# Your goal
Copy the following material word for word, leaving out the pictures.

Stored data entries
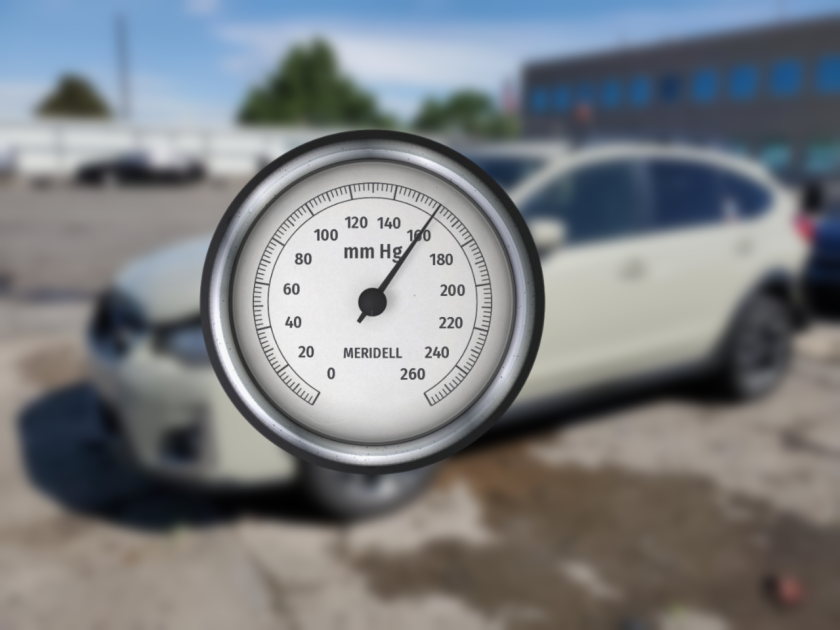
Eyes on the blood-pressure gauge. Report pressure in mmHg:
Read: 160 mmHg
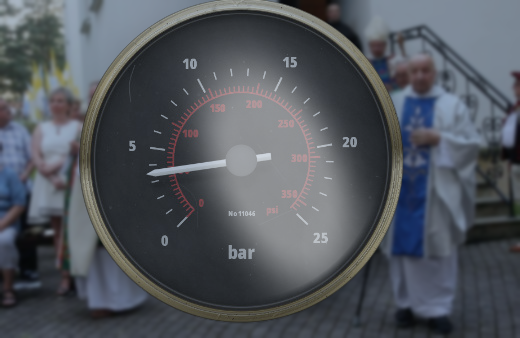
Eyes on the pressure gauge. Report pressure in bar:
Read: 3.5 bar
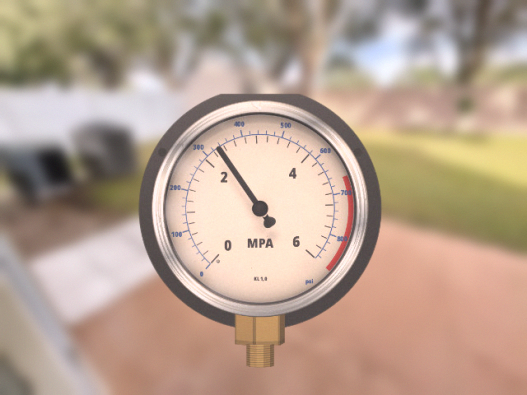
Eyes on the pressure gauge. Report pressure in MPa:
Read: 2.3 MPa
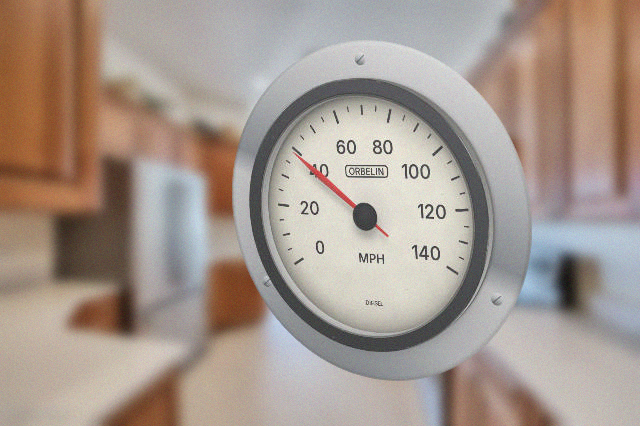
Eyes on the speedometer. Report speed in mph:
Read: 40 mph
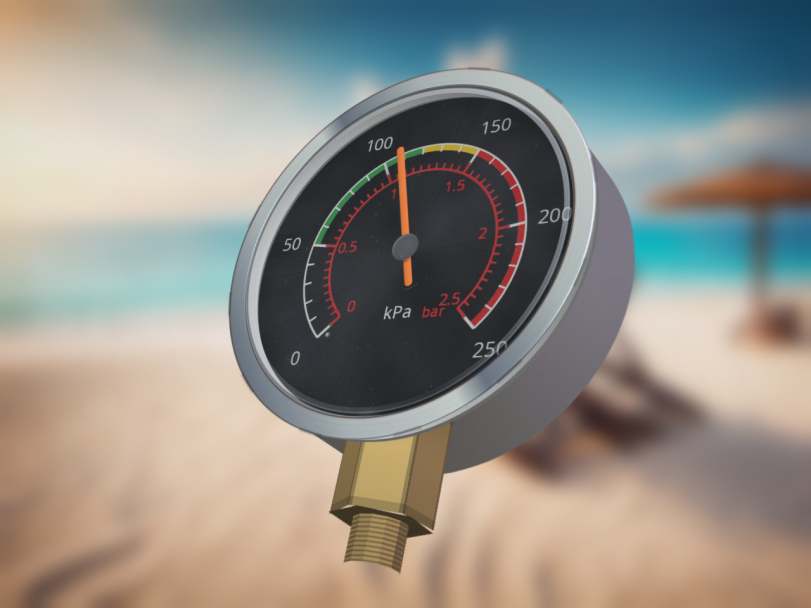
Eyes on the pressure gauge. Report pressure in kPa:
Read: 110 kPa
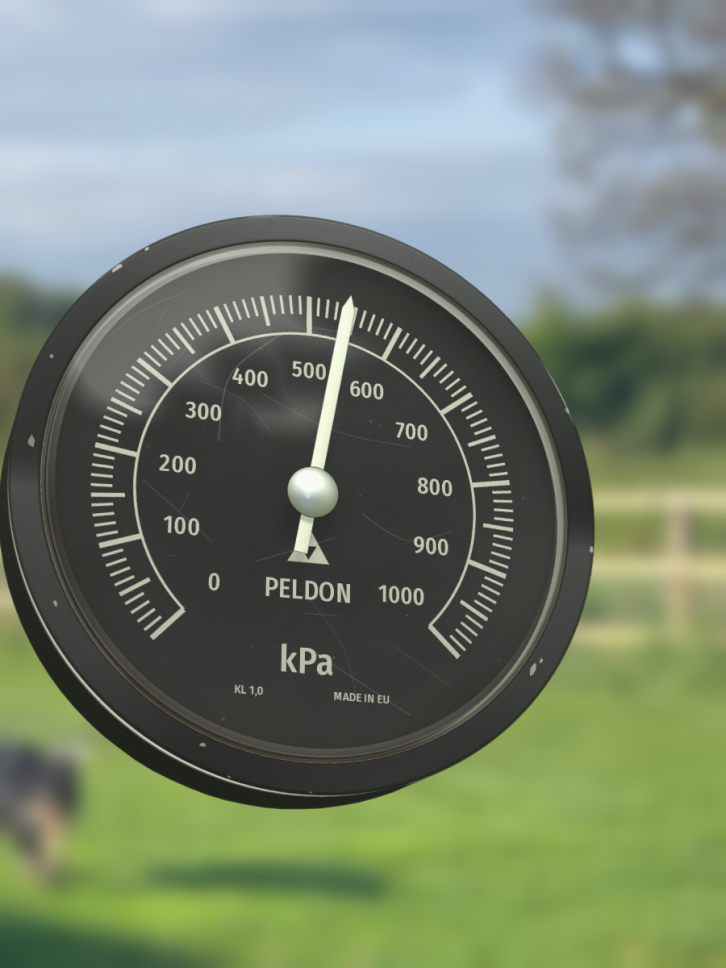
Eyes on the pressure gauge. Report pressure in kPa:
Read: 540 kPa
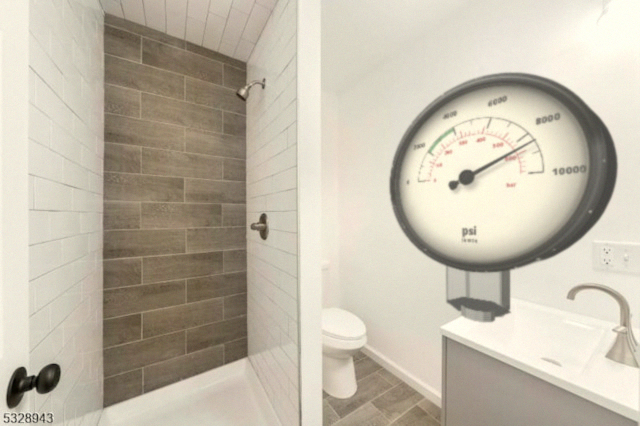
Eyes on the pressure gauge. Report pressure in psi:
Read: 8500 psi
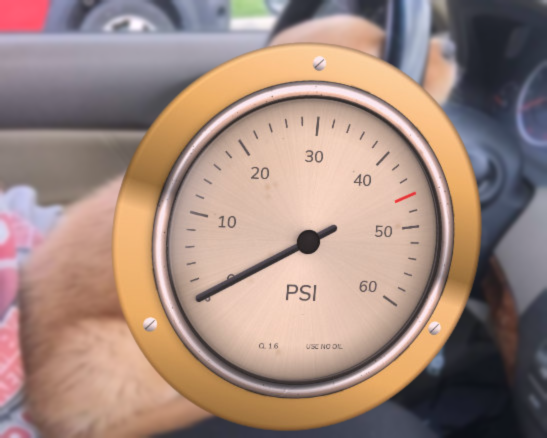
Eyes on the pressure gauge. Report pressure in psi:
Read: 0 psi
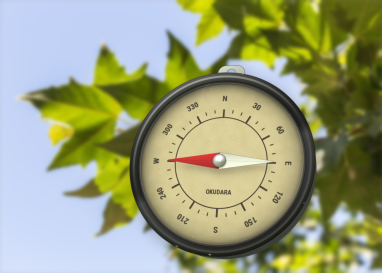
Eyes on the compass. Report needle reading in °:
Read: 270 °
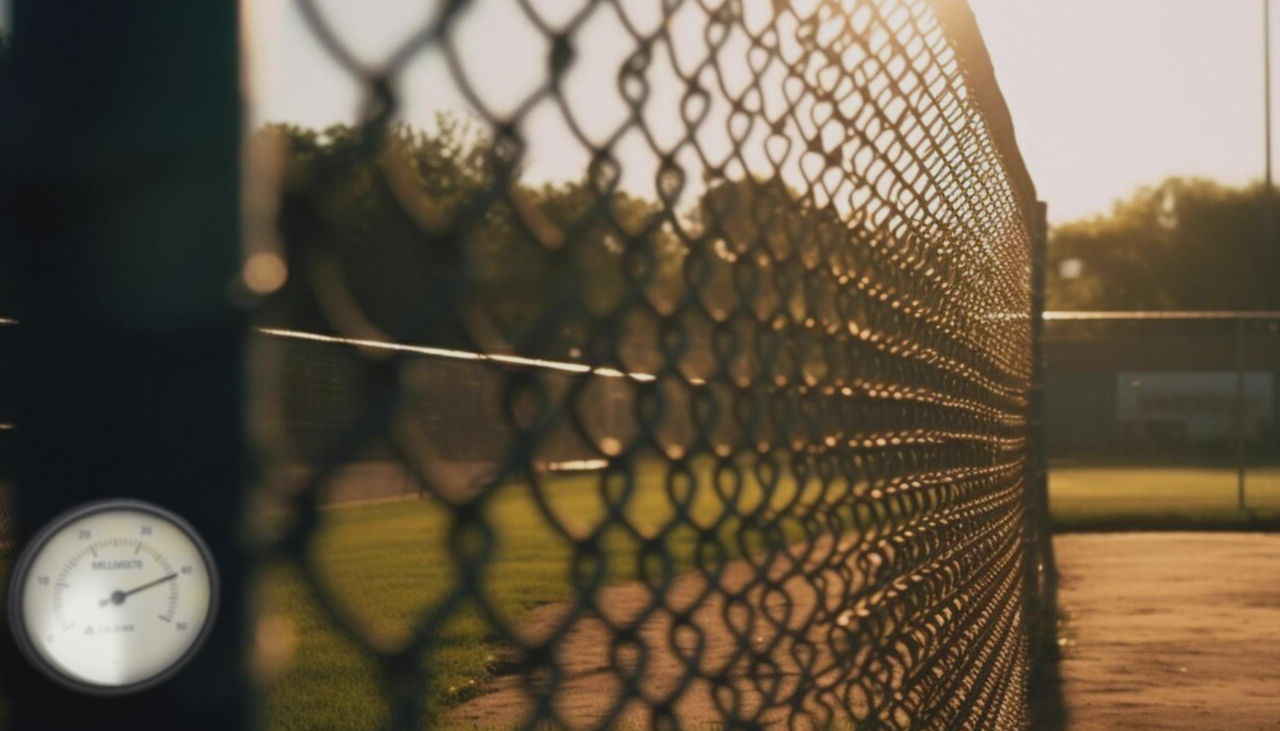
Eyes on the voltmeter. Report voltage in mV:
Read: 40 mV
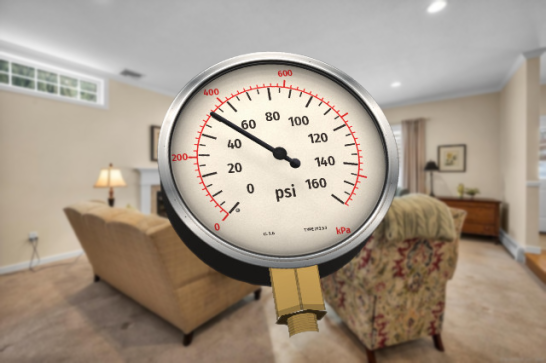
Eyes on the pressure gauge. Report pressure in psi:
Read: 50 psi
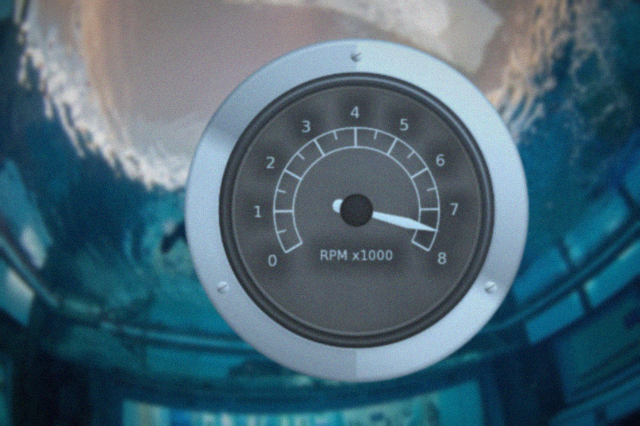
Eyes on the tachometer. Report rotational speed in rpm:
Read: 7500 rpm
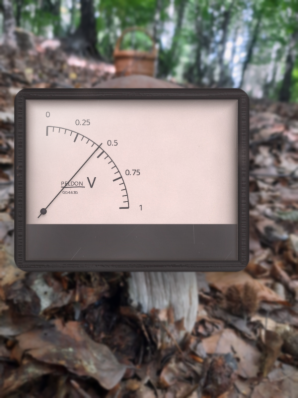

# Result for this task
Eyes on the blood-pressure gauge. Report pressure in mmHg:
Read: 160 mmHg
Eyes on the pressure gauge. Report pressure in bar:
Read: 3.5 bar
Eyes on the pressure gauge. Report pressure in MPa:
Read: 2.3 MPa
Eyes on the speedometer. Report speed in mph:
Read: 40 mph
Eyes on the pressure gauge. Report pressure in kPa:
Read: 110 kPa
Eyes on the pressure gauge. Report pressure in kPa:
Read: 540 kPa
Eyes on the pressure gauge. Report pressure in psi:
Read: 8500 psi
Eyes on the pressure gauge. Report pressure in psi:
Read: 0 psi
Eyes on the compass. Report needle reading in °:
Read: 270 °
Eyes on the voltmeter. Report voltage in mV:
Read: 40 mV
Eyes on the pressure gauge. Report pressure in psi:
Read: 50 psi
Eyes on the tachometer. Report rotational speed in rpm:
Read: 7500 rpm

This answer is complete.